Regarding Florida legal form DR-219 Requirement:

Laws of Florida 2008-24 (HB 7019) which was signed into law by the Governor and becomes effective June 1, 2008- removes the requirement for the filing of a DR-219 as a condition to recording a deed. However, the legislation failed to provide a new framework for the counties to replace this procedure.

The DR-219 form detailed the transaction details and the doc stamp requirements for the county clerks. The doc stamps will still be due and must be paid prior to recording (see F.S. 201.01). Presumably these will still be collected by the clerks.

Since in Florida, the total consideration paid is not normally shown on the face of a deed, a mechanism will need to be created to provide information to the clerks. Until this is done, each clerk will be adopting their own standards. This may create a risk that many deeds will be rejected in the upcoming months.
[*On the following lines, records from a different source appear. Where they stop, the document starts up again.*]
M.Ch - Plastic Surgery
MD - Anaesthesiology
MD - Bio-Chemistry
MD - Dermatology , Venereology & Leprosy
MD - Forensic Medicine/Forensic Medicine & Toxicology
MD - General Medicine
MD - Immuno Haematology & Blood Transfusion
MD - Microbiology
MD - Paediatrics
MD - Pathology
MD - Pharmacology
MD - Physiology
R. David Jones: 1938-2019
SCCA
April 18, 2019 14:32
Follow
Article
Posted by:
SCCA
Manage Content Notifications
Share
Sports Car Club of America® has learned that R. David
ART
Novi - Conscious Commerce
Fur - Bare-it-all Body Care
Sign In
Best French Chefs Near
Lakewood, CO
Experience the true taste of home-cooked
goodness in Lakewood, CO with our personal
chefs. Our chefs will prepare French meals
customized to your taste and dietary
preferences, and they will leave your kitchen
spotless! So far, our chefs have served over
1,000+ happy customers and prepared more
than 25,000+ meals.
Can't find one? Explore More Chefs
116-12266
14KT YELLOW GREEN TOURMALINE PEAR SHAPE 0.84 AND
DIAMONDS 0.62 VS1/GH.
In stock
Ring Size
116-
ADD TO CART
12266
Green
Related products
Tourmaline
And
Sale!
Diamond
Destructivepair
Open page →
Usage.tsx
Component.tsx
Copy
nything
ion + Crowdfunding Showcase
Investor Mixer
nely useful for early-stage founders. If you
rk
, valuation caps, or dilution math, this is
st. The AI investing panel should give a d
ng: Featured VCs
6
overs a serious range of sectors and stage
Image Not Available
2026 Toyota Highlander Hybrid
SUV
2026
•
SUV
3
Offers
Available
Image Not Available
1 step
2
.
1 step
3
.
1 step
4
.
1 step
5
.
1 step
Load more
In the short term, it is recommended that each closing agent contact the appropriate clerk’s office to discover the individual current requirements before sending a deed for recording. A notation as follows may also be helpful on the cover letter sent to the clerk.

Doc Stamps on Deed               $
Recording Deed ( ___ pages)  $
Doc Stamps on Mortgage        $
Int. Tax on Mortgage               $
Recording Mort (__ pages)      $

If you currently have a closing in process- it is recommended you consult with your closing agent to ensure they are also aware of this change….


----------